* Work item
Render each line of the listing below as a JSON list of strings, one string per line. Skip blank lines and leave the pictures out.

* Entries supplied

--*--

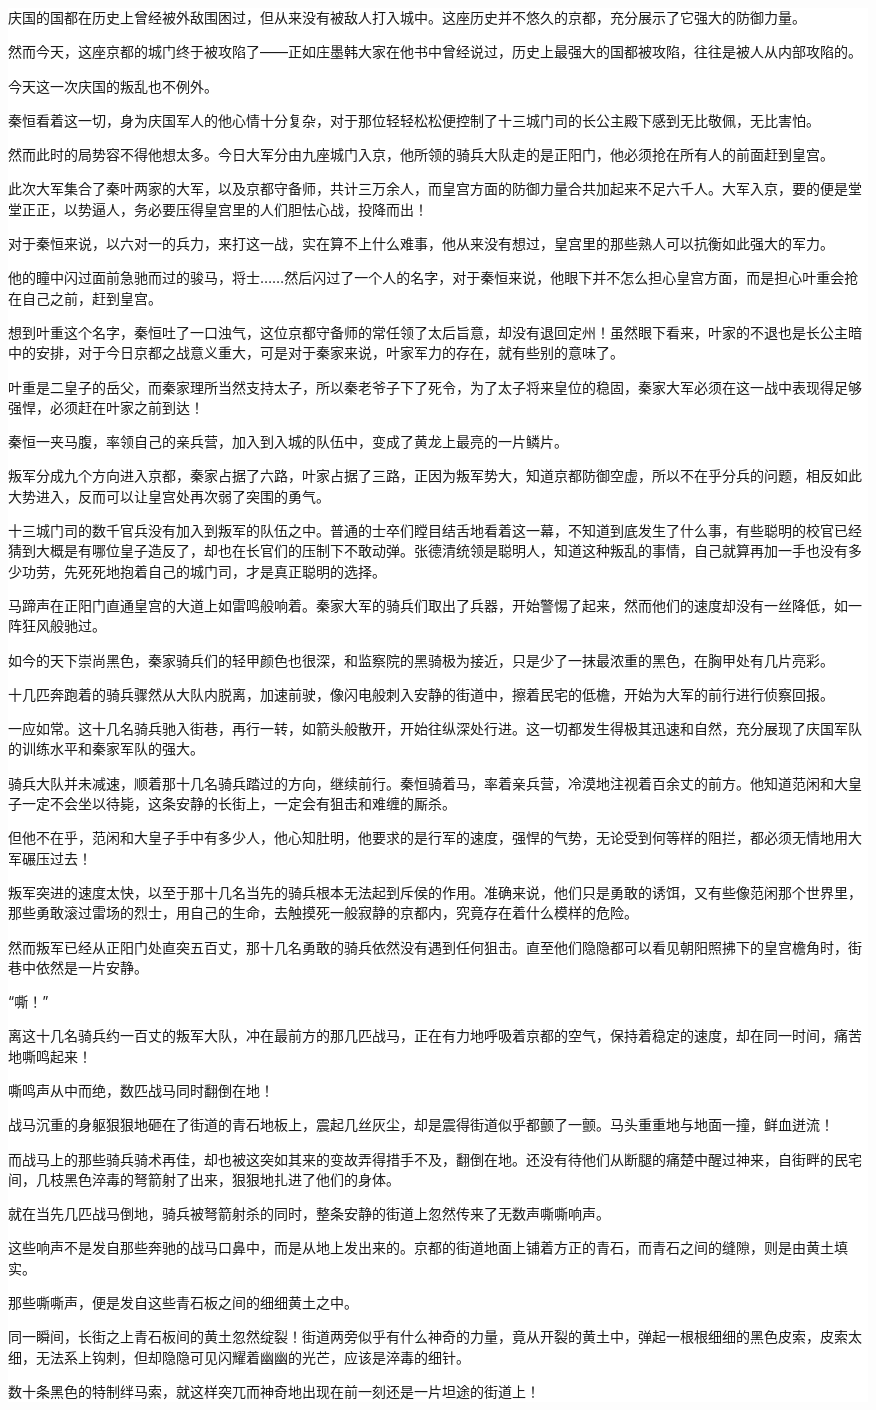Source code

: 庆国的国都在历史上曾经被外敌围困过，但从来没有被敌人打入城中。这座历史并不悠久的京都，充分展示了它强大的防御力量。

然而今天，这座京都的城门终于被攻陷了——正如庄墨韩大家在他书中曾经说过，历史上最强大的国都被攻陷，往往是被人从内部攻陷的。

今天这一次庆国的叛乱也不例外。

秦恒看着这一切，身为庆国军人的他心情十分复杂，对于那位轻轻松松便控制了十三城门司的长公主殿下感到无比敬佩，无比害怕。

然而此时的局势容不得他想太多。今日大军分由九座城门入京，他所领的骑兵大队走的是正阳门，他必须抢在所有人的前面赶到皇宫。

此次大军集合了秦叶两家的大军，以及京都守备师，共计三万余人，而皇宫方面的防御力量合共加起来不足六千人。大军入京，要的便是堂堂正正，以势逼人，务必要压得皇宫里的人们胆怯心战，投降而出！

对于秦恒来说，以六对一的兵力，来打这一战，实在算不上什么难事，他从来没有想过，皇宫里的那些熟人可以抗衡如此强大的军力。

他的瞳中闪过面前急驰而过的骏马，将士……然后闪过了一个人的名字，对于秦恒来说，他眼下并不怎么担心皇宫方面，而是担心叶重会抢在自己之前，赶到皇宫。

想到叶重这个名字，秦恒吐了一口浊气，这位京都守备师的常任领了太后旨意，却没有退回定州！虽然眼下看来，叶家的不退也是长公主暗中的安排，对于今日京都之战意义重大，可是对于秦家来说，叶家军力的存在，就有些别的意味了。

叶重是二皇子的岳父，而秦家理所当然支持太子，所以秦老爷子下了死令，为了太子将来皇位的稳固，秦家大军必须在这一战中表现得足够强悍，必须赶在叶家之前到达！

秦恒一夹马腹，率领自己的亲兵营，加入到入城的队伍中，变成了黄龙上最亮的一片鳞片。

叛军分成九个方向进入京都，秦家占据了六路，叶家占据了三路，正因为叛军势大，知道京都防御空虚，所以不在乎分兵的问题，相反如此大势进入，反而可以让皇宫处再次弱了突围的勇气。

十三城门司的数千官兵没有加入到叛军的队伍之中。普通的士卒们瞠目结舌地看着这一幕，不知道到底发生了什么事，有些聪明的校官已经猜到大概是有哪位皇子造反了，却也在长官们的压制下不敢动弹。张德清统领是聪明人，知道这种叛乱的事情，自己就算再加一手也没有多少功劳，先死死地抱着自己的城门司，才是真正聪明的选择。

马蹄声在正阳门直通皇宫的大道上如雷鸣般响着。秦家大军的骑兵们取出了兵器，开始警惕了起来，然而他们的速度却没有一丝降低，如一阵狂风般驰过。

如今的天下崇尚黑色，秦家骑兵们的轻甲颜色也很深，和监察院的黑骑极为接近，只是少了一抹最浓重的黑色，在胸甲处有几片亮彩。

十几匹奔跑着的骑兵骤然从大队内脱离，加速前驶，像闪电般刺入安静的街道中，擦着民宅的低檐，开始为大军的前行进行侦察回报。

一应如常。这十几名骑兵驰入街巷，再行一转，如箭头般散开，开始往纵深处行进。这一切都发生得极其迅速和自然，充分展现了庆国军队的训练水平和秦家军队的强大。

骑兵大队并未减速，顺着那十几名骑兵踏过的方向，继续前行。秦恒骑着马，率着亲兵营，冷漠地注视着百余丈的前方。他知道范闲和大皇子一定不会坐以待毙，这条安静的长街上，一定会有狙击和难缠的厮杀。

但他不在乎，范闲和大皇子手中有多少人，他心知肚明，他要求的是行军的速度，强悍的气势，无论受到何等样的阻拦，都必须无情地用大军碾压过去！

叛军突进的速度太快，以至于那十几名当先的骑兵根本无法起到斥侯的作用。准确来说，他们只是勇敢的诱饵，又有些像范闲那个世界里，那些勇敢滚过雷场的烈士，用自己的生命，去触摸死一般寂静的京都内，究竟存在着什么模样的危险。

然而叛军已经从正阳门处直突五百丈，那十几名勇敢的骑兵依然没有遇到任何狙击。直至他们隐隐都可以看见朝阳照拂下的皇宫檐角时，街巷中依然是一片安静。

“嘶！”

离这十几名骑兵约一百丈的叛军大队，冲在最前方的那几匹战马，正在有力地呼吸着京都的空气，保持着稳定的速度，却在同一时间，痛苦地嘶鸣起来！

嘶鸣声从中而绝，数匹战马同时翻倒在地！

战马沉重的身躯狠狠地砸在了街道的青石地板上，震起几丝灰尘，却是震得街道似乎都颤了一颤。马头重重地与地面一撞，鲜血迸流！

而战马上的那些骑兵骑术再佳，却也被这突如其来的变故弄得措手不及，翻倒在地。还没有待他们从断腿的痛楚中醒过神来，自街畔的民宅间，几枝黑色淬毒的弩箭射了出来，狠狠地扎进了他们的身体。

就在当先几匹战马倒地，骑兵被弩箭射杀的同时，整条安静的街道上忽然传来了无数声嘶嘶响声。

这些响声不是发自那些奔驰的战马口鼻中，而是从地上发出来的。京都的街道地面上铺着方正的青石，而青石之间的缝隙，则是由黄土填实。

那些嘶嘶声，便是发自这些青石板之间的细细黄土之中。

同一瞬间，长街之上青石板间的黄土忽然绽裂！街道两旁似乎有什么神奇的力量，竟从开裂的黄土中，弹起一根根细细的黑色皮索，皮索太细，无法系上钩刺，但却隐隐可见闪耀着幽幽的光芒，应该是淬毒的细针。

数十条黑色的特制绊马索，就这样突兀而神奇地出现在前一刻还是一片坦途的街道上！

--*--

* Response area
[
  "Source code",
  ": 庆国的国都在历史上曾经被外敌围困过，但从来没有被敌人打入城中。这座历史并不悠久的京都，充分展示了它强大的防御力量。",
  "然而今天，这座京都的城门终于被攻陷了——正如庄墨韩大家在他书中曾经说过，历史上最强大的国都被攻陷，往往是被人从内部攻陷的。",
  "今天这一次庆国的叛乱也不例外。",
  "秦恒看着这一切，身为庆国军人的他心情十分复杂，对于那位轻轻松松便控制了十三城门司的长公主殿下感到无比敬佩，无比害怕。",
  "然而此时的局势容不得他想太多。今日大军分由九座城门入京，他所领的骑兵大队走的是正阳门，他必须抢在所有人的前面赶到皇宫。",
  "此次大军集合了秦叶两家的大军，以及京都守备师，共计三万余人，而皇宫方面的防御力量合共加起来不足六千人。大军入京，要的便是堂堂正正，以势逼人，务必要压得皇宫里的人们胆怯心战，投降而出！",
  "对于秦恒来说，以六对一的兵力，来打这一战，实在算不上什么难事，他从来没有想过，皇宫里的那些熟人可以抗衡如此强大的军力。",
  "他的瞳中闪过面前急驰而过的骏马，将士……然后闪过了一个人的名字，对于秦恒来说，他眼下并不怎么担心皇宫方面，而是担心叶重会抢在自己之前，赶到皇宫。",
  "想到叶重这个名字，秦恒吐了一口浊气，这位京都守备师的常任领了太后旨意，却没有退回定州！虽然眼下看来，叶家的不退也是长公主暗中的安排，对于今日京都之战意义重大，可是对于秦家来说，叶家军力的存在，就有些别的意味了。",
  "叶重是二皇子的岳父，而秦家理所当然支持太子，所以秦老爷子下了死令，为了太子将来皇位的稳固，秦家大军必须在这一战中表现得足够强悍，必须赶在叶家之前到达！",
  "秦恒一夹马腹，率领自己的亲兵营，加入到入城的队伍中，变成了黄龙上最亮的一片鳞片。",
  "叛军分成九个方向进入京都，秦家占据了六路，叶家占据了三路，正因为叛军势大，知道京都防御空虚，所以不在乎分兵的问题，相反如此大势进入，反而可以让皇宫处再次弱了突围的勇气。",
  "十三城门司的数千官兵没有加入到叛军的队伍之中。普通的士卒们瞠目结舌地看着这一幕，不知道到底发生了什么事，有些聪明的校官已经猜到大概是有哪位皇子造反了，却也在长官们的压制下不敢动弹。张德清统领是聪明人，知道这种叛乱的事情，自己就算再加一手也没有多少功劳，先死死地抱着自己的城门司，才是真正聪明的选择。",
  "马蹄声在正阳门直通皇宫的大道上如雷鸣般响着。秦家大军的骑兵们取出了兵器，开始警惕了起来，然而他们的速度却没有一丝降低，如一阵狂风般驰过。",
  "如今的天下崇尚黑色，秦家骑兵们的轻甲颜色也很深，和监察院的黑骑极为接近，只是少了一抹最浓重的黑色，在胸甲处有几片亮彩。",
  "十几匹奔跑着的骑兵骤然从大队内脱离，加速前驶，像闪电般刺入安静的街道中，擦着民宅的低檐，开始为大军的前行进行侦察回报。",
  "一应如常。这十几名骑兵驰入街巷，再行一转，如箭头般散开，开始往纵深处行进。这一切都发生得极其迅速和自然，充分展现了庆国军队的训练水平和秦家军队的强大。",
  "骑兵大队并未减速，顺着那十几名骑兵踏过的方向，继续前行。秦恒骑着马，率着亲兵营，冷漠地注视着百余丈的前方。他知道范闲和大皇子一定不会坐以待毙，这条安静的长街上，一定会有狙击和难缠的厮杀。",
  "但他不在乎，范闲和大皇子手中有多少人，他心知肚明，他要求的是行军的速度，强悍的气势，无论受到何等样的阻拦，都必须无情地用大军碾压过去！",
  "叛军突进的速度太快，以至于那十几名当先的骑兵根本无法起到斥侯的作用。准确来说，他们只是勇敢的诱饵，又有些像范闲那个世界里，那些勇敢滚过雷场的烈士，用自己的生命，去触摸死一般寂静的京都内，究竟存在着什么模样的危险。",
  "然而叛军已经从正阳门处直突五百丈，那十几名勇敢的骑兵依然没有遇到任何狙击。直至他们隐隐都可以看见朝阳照拂下的皇宫檐角时，街巷中依然是一片安静。",
  "“嘶！”",
  "离这十几名骑兵约一百丈的叛军大队，冲在最前方的那几匹战马，正在有力地呼吸着京都的空气，保持着稳定的速度，却在同一时间，痛苦地嘶鸣起来！",
  "嘶鸣声从中而绝，数匹战马同时翻倒在地！",
  "战马沉重的身躯狠狠地砸在了街道的青石地板上，震起几丝灰尘，却是震得街道似乎都颤了一颤。马头重重地与地面一撞，鲜血迸流！",
  "而战马上的那些骑兵骑术再佳，却也被这突如其来的变故弄得措手不及，翻倒在地。还没有待他们从断腿的痛楚中醒过神来，自街畔的民宅间，几枝黑色淬毒的弩箭射了出来，狠狠地扎进了他们的身体。",
  "就在当先几匹战马倒地，骑兵被弩箭射杀的同时，整条安静的街道上忽然传来了无数声嘶嘶响声。",
  "这些响声不是发自那些奔驰的战马口鼻中，而是从地上发出来的。京都的街道地面上铺着方正的青石，而青石之间的缝隙，则是由黄土填实。",
  "那些嘶嘶声，便是发自这些青石板之间的细细黄土之中。",
  "同一瞬间，长街之上青石板间的黄土忽然绽裂！街道两旁似乎有什么神奇的力量，竟从开裂的黄土中，弹起一根根细细的黑色皮索，皮索太细，无法系上钩刺，但却隐隐可见闪耀着幽幽的光芒，应该是淬毒的细针。",
  "数十条黑色的特制绊马索，就这样突兀而神奇地出现在前一刻还是一片坦途的街道上！"
]